Heritage Guardians advice to readers intending to provide feedback to the Australian War Memorial on heritage aspects of the Memorial’s $498m extensions project

The Memorial has placed on its website a mass of documentation on the extensions project.

The documentation addresses heritage aspects – under the Environment Protection and Biodiversity Conservation (EPBC) Act – of the project.

Public feedback will be accepted up till 5 pm, Friday, 31 July. The Memorial’s website includes instructions.

Readers with views on this project are urged to take time to provide feedback. Consistent with our campaign over almost 18 months, Heritage Guardians and Honest History urge readers to express their opposition to the project.

This post on the Honest History website contains a guide to the War Memorial material for readers to consider in preparing feedback. We hope to provide further commentary soon in our campaign diary. Heritage Guardians’ recent Submission No. 40 to the Public Works Committee (PWC) inquiry into the project summarised some key arguments:

The Memorial can meet its obligations without continuing with the project.

The Memorial should manage within its existing space – and make hard decisions about how to use it.
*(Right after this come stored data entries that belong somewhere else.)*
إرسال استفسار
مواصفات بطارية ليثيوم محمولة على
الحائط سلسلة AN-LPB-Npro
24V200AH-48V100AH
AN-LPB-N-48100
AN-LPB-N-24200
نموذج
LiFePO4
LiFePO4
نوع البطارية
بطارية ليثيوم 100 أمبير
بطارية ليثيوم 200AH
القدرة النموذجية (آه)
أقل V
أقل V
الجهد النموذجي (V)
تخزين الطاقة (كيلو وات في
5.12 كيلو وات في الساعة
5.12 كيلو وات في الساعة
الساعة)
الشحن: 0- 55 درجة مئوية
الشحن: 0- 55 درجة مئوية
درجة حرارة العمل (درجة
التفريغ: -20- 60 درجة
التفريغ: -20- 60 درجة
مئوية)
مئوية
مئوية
The Memorial’s ambition to provide a ‘therapeutic milieu’ for recent veterans is inappropriate and misguided – and a smokescreen for its demand for space to display planes, helicopters, and other retired military equipment.

Much of the new space will be used to display large technology objects, particularly planes and helicopters, serving as a convenient advertisement for their manufacturers.

The money would be better spent on direct benefits to veterans and their families, and on other cultural institutions.

The extensions will destroy the Memorial’s character, affect its heritage status, and entail the demolition of the award-winning Anzac Hall.

Many readers will have provided submissions to the PWC inquiry. While the EPBC exercise is separate from the PWC inquiry, the PWC will take note of the public feedback received on the Memorial’s documentation. It is important for interested readers to be involved in both processes. The Memorial has consistently made exaggerated claims about the degree of public support for this project and the best way to meet these claims is with evidence of opposition.

Heritage Guardians

The members of the Heritage Guardians committee are: Brendon Kelson, former Director, Australian War Memorial; Dr Charlotte Palmer, committee member, Medical Association for Prevention of War (ACT Branch); Professor Peter Stanley, UNSW Canberra; Dr David Stephens, Editor, Honest History website; Dr Sue Wareham OAM, President, Medical Association for Prevention of War.